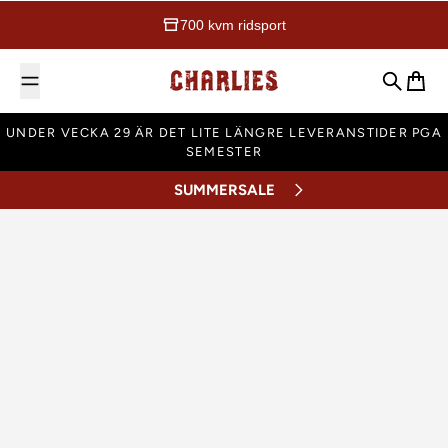
700 kvm ridsport
Charlies Ridsport
Sök
Varuk
UNDER VECKA 29 ÄR DET LITE LÄNGRE LEVERANSTIDER PGA
SEMESTER
SUMMERSALE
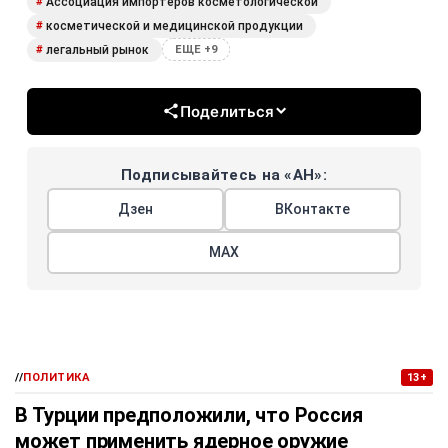
Ассоциация импортеров косметологической
#
косметической и медицинской продукции
#
легальный рынок
#
ЕЩЕ +9
Поделиться
Подписывайтесь на «АН»:
Дзен
ВКонтакте
МАХ
//
ПОЛИТИКА
13+
В Турции предположили, что Россия
может применить ядерное оружие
######
- [EXERCISE OBJECTIVE]:
Copy out the lines above character for character, leaving out the pictures.

- [RESULT OF THIS EXERCISE]:
700 kvm ridsport
Charlies Ridsport
Sök
Varuk
UNDER VECKA 29 ÄR DET LITE LÄNGRE LEVERANSTIDER PGA
SEMESTER
SUMMERSALE
Ассоциация импортеров косметологической
#
косметической и медицинской продукции
#
легальный рынок
#
ЕЩЕ +9
Поделиться
Подписывайтесь на «АН»:
Дзен
ВКонтакте
МАХ
//
ПОЛИТИКА
13+
В Турции предположили, что Россия
может применить ядерное оружие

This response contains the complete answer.